La expansiva e irreverente música de Cobain y Nirvana pretendía funcionar, en vano, como
antídoto contra la infecciosa moral de la cultura yuppie de comienzos de los
noventa. La cultura extendida del psicópata Patrick Bateman y su clan de clones reaganianos (cf. American Psycho).

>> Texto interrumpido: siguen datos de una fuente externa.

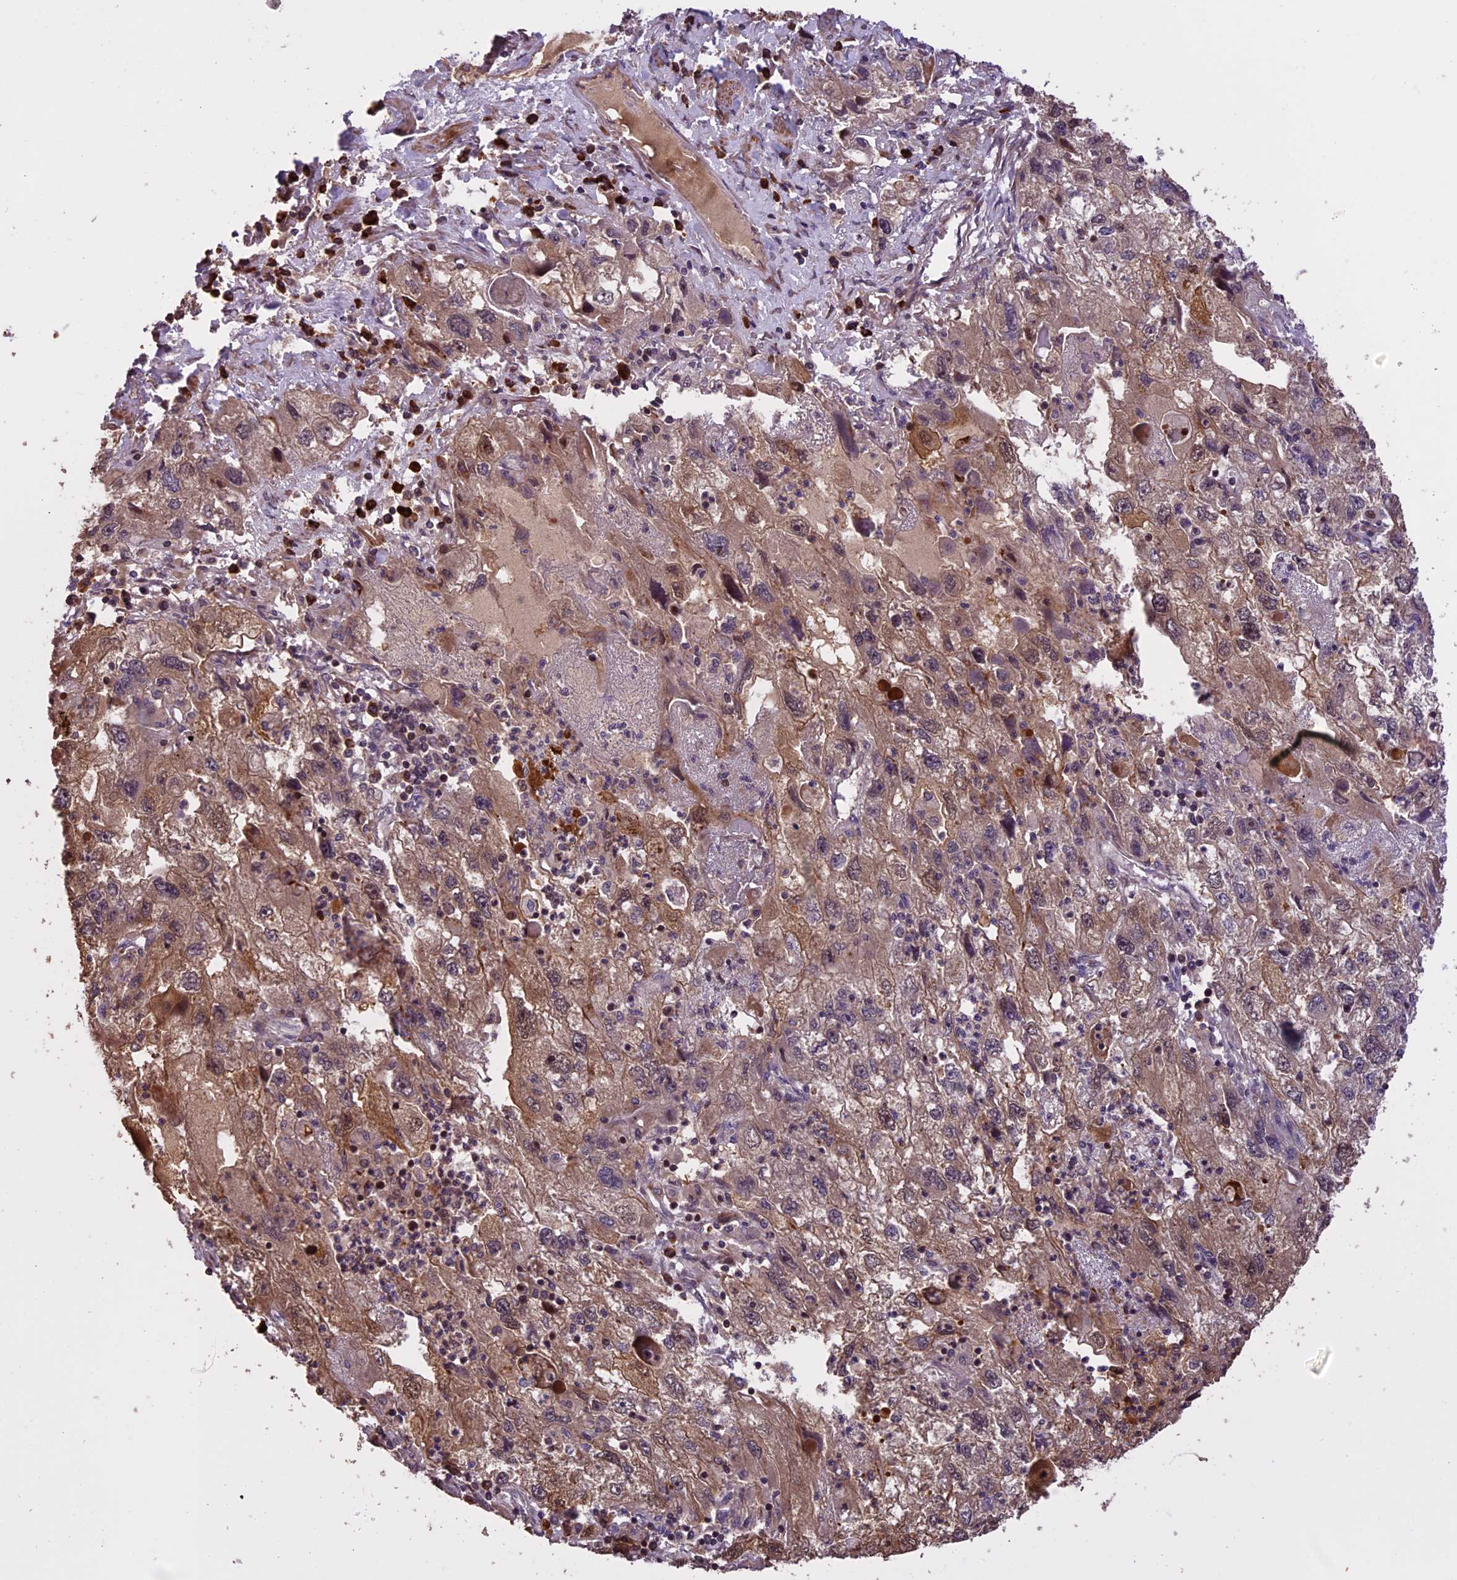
{"staining": {"intensity": "weak", "quantity": "25%-75%", "location": "cytoplasmic/membranous"}, "tissue": "endometrial cancer", "cell_type": "Tumor cells", "image_type": "cancer", "snomed": [{"axis": "morphology", "description": "Adenocarcinoma, NOS"}, {"axis": "topography", "description": "Endometrium"}], "caption": "Endometrial cancer (adenocarcinoma) stained for a protein reveals weak cytoplasmic/membranous positivity in tumor cells.", "gene": "ENHO", "patient": {"sex": "female", "age": 49}}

Otro malentendido necesario fue la creencia de
que podían establecerse alianzas con figuras carismáticas de generaciones
anteriores. Así Cobain con William
Burroughs, el escritor más subversivo e innovador de la literatura
norteamericana del siglo veinte, autor, como apunta Rocha, “de una de las
mayores óperas literarias jamás escritas”. Sobre el encuentro ocasional de
ambos y los testimonios fotográficos conservados del mismo orbita este
fascinante libro, creando una productiva red de círculos excéntricos que
examinan el acontecimiento desde una enciclopédica multitud de enfoques y
líneas de fuga temáticas.
En 1992 ya habían grabado, a iniciativa del
cantante, un tema titulado “The Priest They Called Him”, estridente combinación
de un siniestro relato de drogadicto recitado por Burroughs como una salmodia
criminal y los guitarreos desgarrados de Cobain. El 21 de octubre de 1993
Cobain no pudo reprimir más el deseo de conocer a su héroe cultural y viajó
hasta Lawrence (Kansas), donde Burroughs vivía refugiado de todas las
asechanzas económicas y políticas del momento. Vista desde fuera, la reunión
del viejo patriarca literario, endiosado por la contracultura pop-rock desde
los sesenta, y la joven estrella musical fue tan misteriosa como cabía
imaginar.
Al despedirse, Burroughs piensa que hay algo disfuncional
en Cobain, un desajuste sintomático. En febrero de 1994, Burroughs le envía
como regalo de cumpleaños un collage donde las pinceladas rosa enmarcan una
fotografía de Cobain encerrado en la
“caja orgónica” diseñada por Wilhelm Reich que Burroughs tenía en su jardín
trasero. El biógrafo del cantante lo malinterpreta como un chiste escabroso (retrato
de la estrella en el retrete). No está claro, sin embargo, si el angélico Cobain
llegaría a entender el guiño afectivo de Burroughs
como signo seductor de la vida.
Cuando Cobain se suicida en abril, Burroughs, que
rechazaba el suicidio como claudicación ante los poderes del enemigo, se
sumerge en la música primigenia de su último disco (In Utero) para tratar de comprender el gesto trágico de su amigo y
admirador. La incomprensión no pudo ser más terrible: “Matarse no fue para Kurt
un acto voluntario. En mi opinión, ya estaba muerto”.